Day 231 – ALBANIA: From Qukes-Skenderbej to 15km to Lezhe

Today’s distance / 今日の走行距離: 177.16km
Average speed / 平均速度: 19.0km/h
Time on bike / 走行時間: 9h 18m
Total distance to date / 今日までの積算距離: 740.59km (plus 8400km)
Ascent / 上り: +515m
Descent / 下り: -840m

A new distance record for me. The same strong tailwind that I have been enjoying for the past four days continued to blow hard. A generally downhill morning and flat afternoon helped also.

Evidence of conflict near Elbasan, Albania

The internal conflict scars all too evident throughout the country. This bunker was near Elbasan.

Rocky mountains near Tirane, Albania

The road from Elbasan to Durres snakes through rocky mountains. The road is smooth, and the traffic light. An absence of a shoulder makes a cyclist uneasy however, as most of the Albanian drivers seem to have only received their drivers’ license recently. Much less room is given, certainly less than in Greece.

In general, Albania is an ecological disaster zone. Truck loads of garbage is dumped into rivers, due to an apparent mindset that says that a good high water will wash it all away. The thing is that often the river is so clogged up that water flow is non-existent. The photo below shows one of the tamer situations in Durres.

**Tasks**
1) How far did the rider travel on the day described in the Albania cycling post?
2) Name each ride statistic listed in English at the top of the Albania cycling post, without its value.
3) Resume the Albania cycling post from where it stops.
The entries after this point come from a separate, unrelated source.

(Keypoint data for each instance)
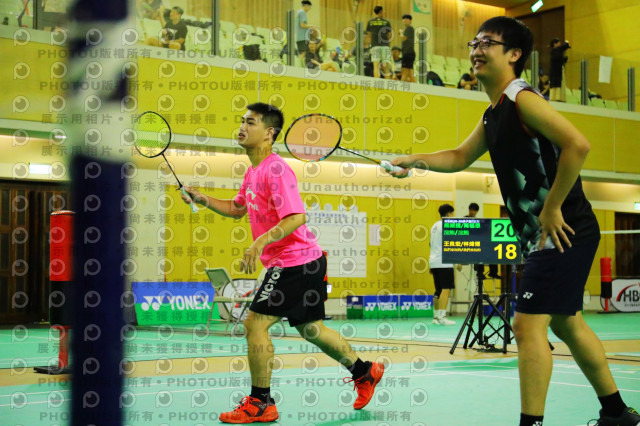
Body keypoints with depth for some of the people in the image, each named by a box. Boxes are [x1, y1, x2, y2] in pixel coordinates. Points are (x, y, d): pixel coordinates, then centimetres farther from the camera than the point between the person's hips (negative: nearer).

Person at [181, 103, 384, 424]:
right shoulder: (253, 171, 13)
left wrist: (261, 242, -33)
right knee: (309, 328, 18)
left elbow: (296, 217, -26)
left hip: (295, 261, -10)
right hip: (305, 262, 10)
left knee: (255, 323, -10)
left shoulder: (275, 169, -17)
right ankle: (365, 372, 32)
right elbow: (237, 209, 27)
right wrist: (203, 199, 14)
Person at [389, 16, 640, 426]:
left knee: (528, 325, -12)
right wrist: (417, 160, 10)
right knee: (567, 324, 19)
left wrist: (551, 208, -22)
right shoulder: (494, 114, 13)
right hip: (541, 236, 10)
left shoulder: (523, 99, -16)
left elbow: (577, 144, -27)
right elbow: (460, 157, 25)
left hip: (563, 233, -10)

**Answers by item number**
1) 177.16 km

2) Today's distance, average speed, time on bike, total distance to date, ascent, descent

3)
Ecological nightmare in Durres, Albania

The people however continued to be very friendly and generous. I was looking out for somewhere to buy bread, when I saw a bread delivery truck outside a cafe. I pulled up, and asked the driver if I could buy some bread from them. The driver got out and handed me five bread rolls, and wouldn’t take any money for them. Jolly nice chap.

Towards the end of the day, the road changed direction, so that I was now cycling against a strong side wind. The road passed through a very flat, open part of the country, with few options for sleeping spots. I asked at a hotel how much they charged for a room. 20 Euros. I was tempted, since it was still very windy. But sleeping in a hotel on your own is no fun. I carried on into the dusk.

In the end, under cover of darkness, I pushed the bike into a field, and found shelter from the wind behind some thick boysenberry bushes. I slept like a log, shattered after the long day, hoping and praying that the wind wouldn’t bring rain through the night.

2 Comments:

  1. Hi Rob,

    You seem to have really been cruising along the past couple of days. At this rate you may end up in England by April. Just watch out for those packs of dogs.

    Oh, and the stove is looking good too. You are a regular boyscout.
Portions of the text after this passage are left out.